Setelah kandas dalam melakukan perlawanan hukum, Deni tidak patah semangat. Deni yang tertangkap bersama dua perempuan lainnya, Meirika Franola dan Rani Andriani lalu mengajukan pengampunan (grasi) kepada Presiden Indonesia.
SCROLL TO CONTINUE WITH CONTENT
Deni mengajukan grasi pada 26 April 2011. Kemudian pendapat dari hakim agung diberikan pada 16 September 2011. Lantas Ketua MA mengirimkan pertimbangan ini ke Presiden Susilo Bambang Yudhoyono (SBY) yang berisi Deni tetap dihukum mati.
"Surat dari MA berpendapat tidak terdapat cukup alasan oleh karena itu mengusulkan agar permohonan grasi itu ditolak. Surat ini ditandatangani oleh Ketua MA, Harifin Tumpa," ujar Djoko.
Namun pertimbangan ini tidak diindahkan oleh Presiden SBY, dan Presiden SBY memilih mengabulkan grasi Deni dengan meringankan hukuman menjadi penjara seumur hidup.
Hal ini dibenarkan oleh Presiden SBY. Istana berdalih, grasi itu sesuai dengan amanat UUD 1945.
"Benar bahwa Presiden Susilo Bambang Yudhoyono memberikan grasi itu. Tentunya dalam pemberian grasi yang menjadi kewenangannya, Presiden Susilo Bambang Yudhoyono berpedoman pada pasal 14 UUD 1945. Sesuai prosedur pemberiannya berdasarkan masukan dari MA, Kejaksaan, Menko Polhukam dan Kemenkum HAM. Ini yang perlu dilihat bahwa meski hukumannya diringankan namun yang bersangkutan tidak berarti bebas. Dia tetap berada di dalam penjara seumur hidupnya," kata Jubir Kepresidenan, Julian Aldrin Pasha, kepada wartawan di Bina Graha, Jl Veteran, Jakarta Pusat, Jumat (12/10/2012).

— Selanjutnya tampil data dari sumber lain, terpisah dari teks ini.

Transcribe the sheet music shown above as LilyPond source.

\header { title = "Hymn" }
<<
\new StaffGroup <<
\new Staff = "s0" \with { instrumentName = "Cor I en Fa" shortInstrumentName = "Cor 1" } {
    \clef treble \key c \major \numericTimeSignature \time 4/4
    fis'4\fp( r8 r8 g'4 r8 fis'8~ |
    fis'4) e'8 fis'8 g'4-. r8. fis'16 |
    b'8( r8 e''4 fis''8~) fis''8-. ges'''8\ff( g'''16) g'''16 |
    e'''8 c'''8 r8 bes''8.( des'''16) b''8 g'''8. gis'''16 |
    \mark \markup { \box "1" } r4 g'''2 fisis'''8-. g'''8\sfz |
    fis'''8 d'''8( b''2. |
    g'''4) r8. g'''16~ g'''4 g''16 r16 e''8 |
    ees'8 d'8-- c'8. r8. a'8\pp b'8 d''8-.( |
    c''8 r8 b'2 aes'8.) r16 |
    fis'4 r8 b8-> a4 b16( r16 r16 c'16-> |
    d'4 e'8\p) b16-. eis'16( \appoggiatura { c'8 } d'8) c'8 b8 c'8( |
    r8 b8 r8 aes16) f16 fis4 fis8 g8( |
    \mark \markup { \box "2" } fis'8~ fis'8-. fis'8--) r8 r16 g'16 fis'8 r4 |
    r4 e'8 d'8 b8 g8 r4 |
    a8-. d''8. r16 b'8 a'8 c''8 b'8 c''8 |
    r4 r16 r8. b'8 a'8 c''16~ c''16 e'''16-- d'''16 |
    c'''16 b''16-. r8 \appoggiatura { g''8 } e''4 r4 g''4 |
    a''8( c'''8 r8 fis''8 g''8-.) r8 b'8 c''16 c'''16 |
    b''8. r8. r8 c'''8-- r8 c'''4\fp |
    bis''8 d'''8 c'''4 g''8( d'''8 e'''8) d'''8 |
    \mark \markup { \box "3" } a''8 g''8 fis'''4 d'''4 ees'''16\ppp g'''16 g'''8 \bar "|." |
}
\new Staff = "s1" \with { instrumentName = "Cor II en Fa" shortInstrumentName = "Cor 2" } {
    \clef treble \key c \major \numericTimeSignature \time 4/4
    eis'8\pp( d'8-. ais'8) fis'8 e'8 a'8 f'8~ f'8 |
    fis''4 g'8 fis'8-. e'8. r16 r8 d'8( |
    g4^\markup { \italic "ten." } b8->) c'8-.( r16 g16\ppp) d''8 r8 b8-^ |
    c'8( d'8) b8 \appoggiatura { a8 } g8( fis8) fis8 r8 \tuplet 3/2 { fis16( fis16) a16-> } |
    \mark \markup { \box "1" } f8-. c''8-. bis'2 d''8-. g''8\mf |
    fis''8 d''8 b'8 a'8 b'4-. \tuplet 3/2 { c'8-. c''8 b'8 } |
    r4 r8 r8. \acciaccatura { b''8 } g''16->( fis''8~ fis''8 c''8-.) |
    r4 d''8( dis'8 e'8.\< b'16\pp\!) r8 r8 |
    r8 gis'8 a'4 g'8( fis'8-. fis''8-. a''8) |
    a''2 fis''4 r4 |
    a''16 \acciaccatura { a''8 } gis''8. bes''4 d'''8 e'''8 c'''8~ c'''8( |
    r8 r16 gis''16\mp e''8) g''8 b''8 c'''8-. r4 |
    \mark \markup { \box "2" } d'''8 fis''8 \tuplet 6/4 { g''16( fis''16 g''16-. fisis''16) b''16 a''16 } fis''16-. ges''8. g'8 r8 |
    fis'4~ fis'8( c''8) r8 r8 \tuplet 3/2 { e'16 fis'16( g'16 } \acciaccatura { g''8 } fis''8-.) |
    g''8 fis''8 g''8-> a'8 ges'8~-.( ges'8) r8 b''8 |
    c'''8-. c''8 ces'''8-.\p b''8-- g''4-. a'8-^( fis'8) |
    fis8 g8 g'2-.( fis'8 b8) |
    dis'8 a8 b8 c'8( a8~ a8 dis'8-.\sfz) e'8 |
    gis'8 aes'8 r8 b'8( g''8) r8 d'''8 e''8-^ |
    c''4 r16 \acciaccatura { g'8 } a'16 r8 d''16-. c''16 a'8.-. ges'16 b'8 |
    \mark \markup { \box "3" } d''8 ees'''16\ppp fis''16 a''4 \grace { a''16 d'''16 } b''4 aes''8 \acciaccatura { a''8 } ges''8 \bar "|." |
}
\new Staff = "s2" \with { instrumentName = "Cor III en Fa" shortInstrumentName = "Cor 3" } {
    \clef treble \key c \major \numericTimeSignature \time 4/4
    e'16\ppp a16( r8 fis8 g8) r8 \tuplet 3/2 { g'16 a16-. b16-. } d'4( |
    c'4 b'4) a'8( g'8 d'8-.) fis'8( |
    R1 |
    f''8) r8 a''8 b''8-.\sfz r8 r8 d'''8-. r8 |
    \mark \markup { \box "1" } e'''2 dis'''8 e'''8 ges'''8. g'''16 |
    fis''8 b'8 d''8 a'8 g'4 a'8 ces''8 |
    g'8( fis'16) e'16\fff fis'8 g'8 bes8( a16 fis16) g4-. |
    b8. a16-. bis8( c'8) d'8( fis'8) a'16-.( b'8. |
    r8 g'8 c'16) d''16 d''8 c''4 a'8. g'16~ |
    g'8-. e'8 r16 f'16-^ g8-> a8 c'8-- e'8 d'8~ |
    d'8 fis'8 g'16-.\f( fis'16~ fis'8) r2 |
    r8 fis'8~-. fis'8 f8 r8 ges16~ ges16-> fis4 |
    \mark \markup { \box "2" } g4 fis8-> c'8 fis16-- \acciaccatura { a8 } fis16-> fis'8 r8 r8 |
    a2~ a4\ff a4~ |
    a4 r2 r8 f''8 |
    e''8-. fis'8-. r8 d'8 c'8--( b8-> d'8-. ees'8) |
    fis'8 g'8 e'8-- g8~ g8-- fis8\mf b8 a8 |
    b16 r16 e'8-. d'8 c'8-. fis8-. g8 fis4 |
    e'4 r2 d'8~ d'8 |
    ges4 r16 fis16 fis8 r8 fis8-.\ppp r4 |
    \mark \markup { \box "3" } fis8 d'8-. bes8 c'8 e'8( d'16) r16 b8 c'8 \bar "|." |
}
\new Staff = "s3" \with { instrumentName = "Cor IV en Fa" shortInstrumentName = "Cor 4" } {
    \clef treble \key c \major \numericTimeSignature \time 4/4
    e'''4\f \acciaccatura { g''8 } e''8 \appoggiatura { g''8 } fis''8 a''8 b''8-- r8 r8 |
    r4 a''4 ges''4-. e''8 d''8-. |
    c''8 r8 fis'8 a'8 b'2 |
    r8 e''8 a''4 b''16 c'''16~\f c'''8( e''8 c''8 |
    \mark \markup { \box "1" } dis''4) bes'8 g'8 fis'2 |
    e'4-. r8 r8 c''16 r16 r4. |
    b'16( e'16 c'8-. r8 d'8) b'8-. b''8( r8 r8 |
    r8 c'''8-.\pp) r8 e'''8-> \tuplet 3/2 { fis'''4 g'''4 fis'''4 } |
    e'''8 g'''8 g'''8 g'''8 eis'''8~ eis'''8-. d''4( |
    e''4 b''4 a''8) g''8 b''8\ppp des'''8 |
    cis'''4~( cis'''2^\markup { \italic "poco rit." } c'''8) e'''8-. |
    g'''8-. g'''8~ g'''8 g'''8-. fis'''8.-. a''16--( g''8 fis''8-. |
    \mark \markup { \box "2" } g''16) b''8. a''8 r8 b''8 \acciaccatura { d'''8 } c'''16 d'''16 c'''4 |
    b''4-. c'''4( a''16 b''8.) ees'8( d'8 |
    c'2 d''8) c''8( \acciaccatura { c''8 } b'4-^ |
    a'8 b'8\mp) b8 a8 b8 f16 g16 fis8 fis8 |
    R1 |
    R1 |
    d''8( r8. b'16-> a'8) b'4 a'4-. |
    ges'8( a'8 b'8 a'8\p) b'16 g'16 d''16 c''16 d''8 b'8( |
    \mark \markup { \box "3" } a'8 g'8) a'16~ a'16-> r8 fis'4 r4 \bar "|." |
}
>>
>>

Dalam catatan detikcom, Deni mencoba menyelundupkan narkoba ke London pada 12 Januari 2000 sesaat sebelum berangkat dengan pesawat Cathay Pacific lewat Bandara Soekarno-Hatta. Selain Deni, dibekuk juga dua anggota sindikat lainnya, Meirika Franola dan Rani Andriani. Di tas Deni ditemukan heroin sebanyak 3,5 kg dan kokain 3 kg.
Pada 22 Agustus 2000, Pengadilan Negeri (PN) Tangerang menghukum Deni dengan hukuman mati. Putusan ini dikuatkan hingga putusan kasasi MA yang dijatuhkan pada 18 April 2001.